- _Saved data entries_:
****************

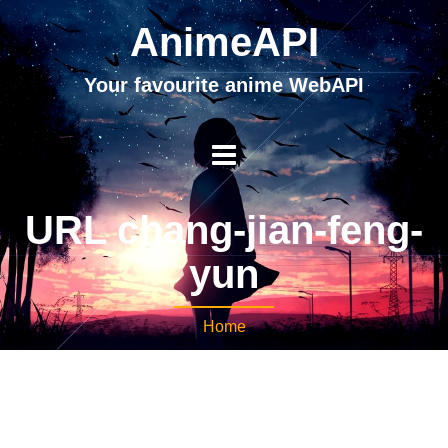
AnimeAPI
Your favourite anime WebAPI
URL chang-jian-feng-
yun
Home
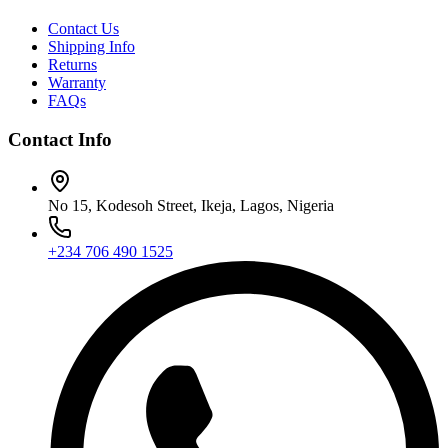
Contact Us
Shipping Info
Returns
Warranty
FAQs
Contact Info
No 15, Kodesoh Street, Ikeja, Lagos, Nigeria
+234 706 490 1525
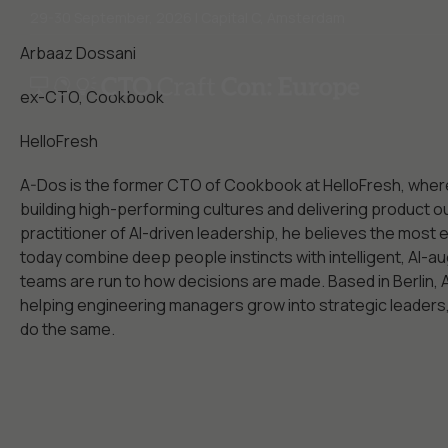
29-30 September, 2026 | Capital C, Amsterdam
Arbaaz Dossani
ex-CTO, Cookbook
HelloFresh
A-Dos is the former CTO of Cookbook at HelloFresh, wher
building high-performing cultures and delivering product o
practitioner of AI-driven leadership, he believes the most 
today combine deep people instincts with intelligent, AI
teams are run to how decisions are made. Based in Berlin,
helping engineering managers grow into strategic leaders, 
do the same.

****************

- _Task brief_:
Reproduce the text of all the material above word for word, line by line, leaving out the pictures.

- _Expected output_:
AnimeAPI
Your favourite anime WebAPI
URL chang-jian-feng-
yun
Home
Contact Us
Shipping Info
Returns
Warranty
FAQs
Contact Info
No 15, Kodesoh Street, Ikeja, Lagos, Nigeria
+234 706 490 1525
29-30 September, 2026 | Capital C, Amsterdam
Arbaaz Dossani
ex-CTO, Cookbook
HelloFresh
A-Dos is the former CTO of Cookbook at HelloFresh, wher
building high-performing cultures and delivering product o
practitioner of AI-driven leadership, he believes the most 
today combine deep people instincts with intelligent, AI
teams are run to how decisions are made. Based in Berlin,
helping engineering managers grow into strategic leaders, 
do the same.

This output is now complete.